=== Supplied entries ===

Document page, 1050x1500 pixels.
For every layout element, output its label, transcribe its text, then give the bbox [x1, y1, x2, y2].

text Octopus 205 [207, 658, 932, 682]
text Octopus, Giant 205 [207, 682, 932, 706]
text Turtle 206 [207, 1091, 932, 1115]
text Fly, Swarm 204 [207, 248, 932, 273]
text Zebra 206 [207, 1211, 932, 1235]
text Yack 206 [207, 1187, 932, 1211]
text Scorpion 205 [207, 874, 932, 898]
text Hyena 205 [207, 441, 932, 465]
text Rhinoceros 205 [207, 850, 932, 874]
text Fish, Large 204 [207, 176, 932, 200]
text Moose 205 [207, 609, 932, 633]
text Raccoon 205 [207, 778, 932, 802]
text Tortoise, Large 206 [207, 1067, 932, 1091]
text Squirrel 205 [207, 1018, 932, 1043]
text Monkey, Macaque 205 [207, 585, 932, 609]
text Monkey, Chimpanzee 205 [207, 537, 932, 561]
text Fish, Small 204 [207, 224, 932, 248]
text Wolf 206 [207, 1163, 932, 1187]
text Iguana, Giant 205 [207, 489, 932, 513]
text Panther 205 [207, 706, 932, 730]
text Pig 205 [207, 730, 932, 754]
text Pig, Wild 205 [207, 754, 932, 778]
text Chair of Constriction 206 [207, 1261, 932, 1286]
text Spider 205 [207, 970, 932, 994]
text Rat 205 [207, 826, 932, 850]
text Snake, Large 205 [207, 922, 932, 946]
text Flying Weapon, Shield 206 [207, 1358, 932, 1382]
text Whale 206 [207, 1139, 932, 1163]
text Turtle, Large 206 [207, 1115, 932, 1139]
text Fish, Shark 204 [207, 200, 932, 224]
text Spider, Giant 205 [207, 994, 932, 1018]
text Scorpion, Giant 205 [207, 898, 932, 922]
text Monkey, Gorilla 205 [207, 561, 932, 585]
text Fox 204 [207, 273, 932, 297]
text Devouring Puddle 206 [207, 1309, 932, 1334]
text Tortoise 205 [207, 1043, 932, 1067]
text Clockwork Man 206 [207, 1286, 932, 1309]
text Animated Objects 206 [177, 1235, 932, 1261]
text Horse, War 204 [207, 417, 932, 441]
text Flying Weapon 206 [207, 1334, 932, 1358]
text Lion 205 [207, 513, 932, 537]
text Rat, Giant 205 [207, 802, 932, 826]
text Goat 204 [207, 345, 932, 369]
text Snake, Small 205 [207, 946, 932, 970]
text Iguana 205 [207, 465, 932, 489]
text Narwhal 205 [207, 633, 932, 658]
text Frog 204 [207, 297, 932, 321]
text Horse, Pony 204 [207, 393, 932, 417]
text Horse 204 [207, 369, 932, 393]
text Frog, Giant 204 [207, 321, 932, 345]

=== What you should do ===
Please quote every line of the items above verbatim.

=== Output for this exercise ===
Document page, 1050x1500 pixels.
For every layout element, output its label, transcribe its text, then give the bbox [x1, y1, x2, y2].

text Octopus 205 [207, 658, 932, 682]
text Octopus, Giant 205 [207, 682, 932, 706]
text Turtle 206 [207, 1091, 932, 1115]
text Fly, Swarm 204 [207, 248, 932, 273]
text Zebra 206 [207, 1211, 932, 1235]
text Yack 206 [207, 1187, 932, 1211]
text Scorpion 205 [207, 874, 932, 898]
text Hyena 205 [207, 441, 932, 465]
text Rhinoceros 205 [207, 850, 932, 874]
text Fish, Large 204 [207, 176, 932, 200]
text Moose 205 [207, 609, 932, 633]
text Raccoon 205 [207, 778, 932, 802]
text Tortoise, Large 206 [207, 1067, 932, 1091]
text Squirrel 205 [207, 1018, 932, 1043]
text Monkey, Macaque 205 [207, 585, 932, 609]
text Monkey, Chimpanzee 205 [207, 537, 932, 561]
text Fish, Small 204 [207, 224, 932, 248]
text Wolf 206 [207, 1163, 932, 1187]
text Iguana, Giant 205 [207, 489, 932, 513]
text Panther 205 [207, 706, 932, 730]
text Pig 205 [207, 730, 932, 754]
text Pig, Wild 205 [207, 754, 932, 778]
text Chair of Constriction 206 [207, 1261, 932, 1286]
text Spider 205 [207, 970, 932, 994]
text Rat 205 [207, 826, 932, 850]
text Snake, Large 205 [207, 922, 932, 946]
text Flying Weapon, Shield 206 [207, 1358, 932, 1382]
text Whale 206 [207, 1139, 932, 1163]
text Turtle, Large 206 [207, 1115, 932, 1139]
text Fish, Shark 204 [207, 200, 932, 224]
text Spider, Giant 205 [207, 994, 932, 1018]
text Scorpion, Giant 205 [207, 898, 932, 922]
text Monkey, Gorilla 205 [207, 561, 932, 585]
text Fox 204 [207, 273, 932, 297]
text Devouring Puddle 206 [207, 1309, 932, 1334]
text Tortoise 205 [207, 1043, 932, 1067]
text Clockwork Man 206 [207, 1286, 932, 1309]
text Animated Objects 206 [177, 1235, 932, 1261]
text Horse, War 204 [207, 417, 932, 441]
text Flying Weapon 206 [207, 1334, 932, 1358]
text Lion 205 [207, 513, 932, 537]
text Rat, Giant 205 [207, 802, 932, 826]
text Goat 204 [207, 345, 932, 369]
text Snake, Small 205 [207, 946, 932, 970]
text Iguana 205 [207, 465, 932, 489]
text Narwhal 205 [207, 633, 932, 658]
text Frog 204 [207, 297, 932, 321]
text Horse, Pony 204 [207, 393, 932, 417]
text Horse 204 [207, 369, 932, 393]
text Frog, Giant 204 [207, 321, 932, 345]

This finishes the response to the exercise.